Skip to content

Configuration Guide v4.0.0

All extraction behavior is controlled through ExtractionConfig. Pass it directly in code or load it from a TOML/YAML/JSON file. Every field is optional. For per-field documentation, see the Configuration Reference.

Quick Start

Python
import asyncio
from kreuzberg import extract_file, ExtractionConfig

async def main() -> None:
    config = ExtractionConfig(
        use_cache=True,
        enable_quality_processing=True
    )
    result = await extract_file("document.pdf", config=config)
    print(result.content)

asyncio.run(main())
TypeScript
import { extractFile } from "@kreuzberg/node";

const config = {
  useCache: true,
  enableQualityProcessing: true,
};

const result = await extractFile("document.pdf", null, config);
console.log(result.content);
Rust
use kreuzberg::{extract_file, ExtractionConfig};

#[tokio::main]
async fn main() -> kreuzberg::Result<()> {
    let config = ExtractionConfig {
        use_cache: true,
        enable_quality_processing: true,
        ..Default::default()
    };

    let result = extract_file("document.pdf", None, &config).await?;
    println!("{}", result.content);
    Ok(())
}
Go
package main

import (
    "log"

    "github.com/kreuzberg-dev/kreuzberg/packages/go/v5"
)

func main() {
    useCache := true
    enableQP := true

    result, err := kreuzberg.ExtractFileSync("document.pdf", &kreuzberg.ExtractionConfig{
        UseCache:                &useCache,
        EnableQualityProcessing: &enableQP,
    })
    if err != nil {
        log.Fatalf("extract failed: %v", err)
    }

    log.Println("content length:", len(result.Content))

• [What you are asked to do]
Per the configuration guide, which file formats can ExtractionConfig be loaded from? The data that comes next is from a separate source, not the configuration guide.

• [Given information]
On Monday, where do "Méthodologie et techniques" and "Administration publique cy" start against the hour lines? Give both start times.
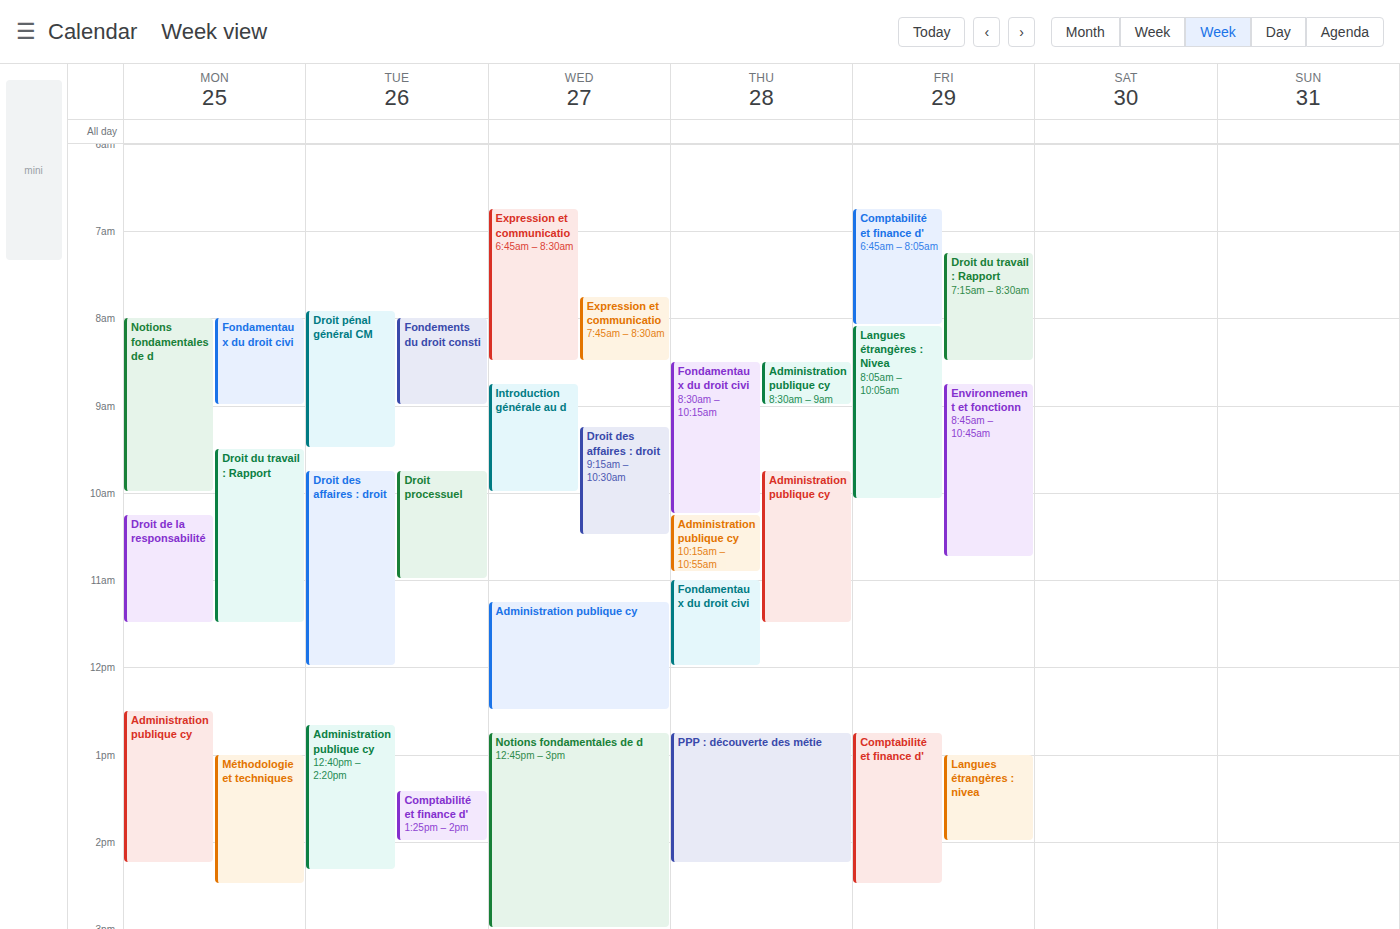
"Méthodologie et techniques": 1:00 PM, exactly on the 1 PM line. "Administration publique cy": 12:30 PM, halfway between the 12 PM and 1 PM lines.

• [Solution for this exercise]
TOML, YAML, or JSON.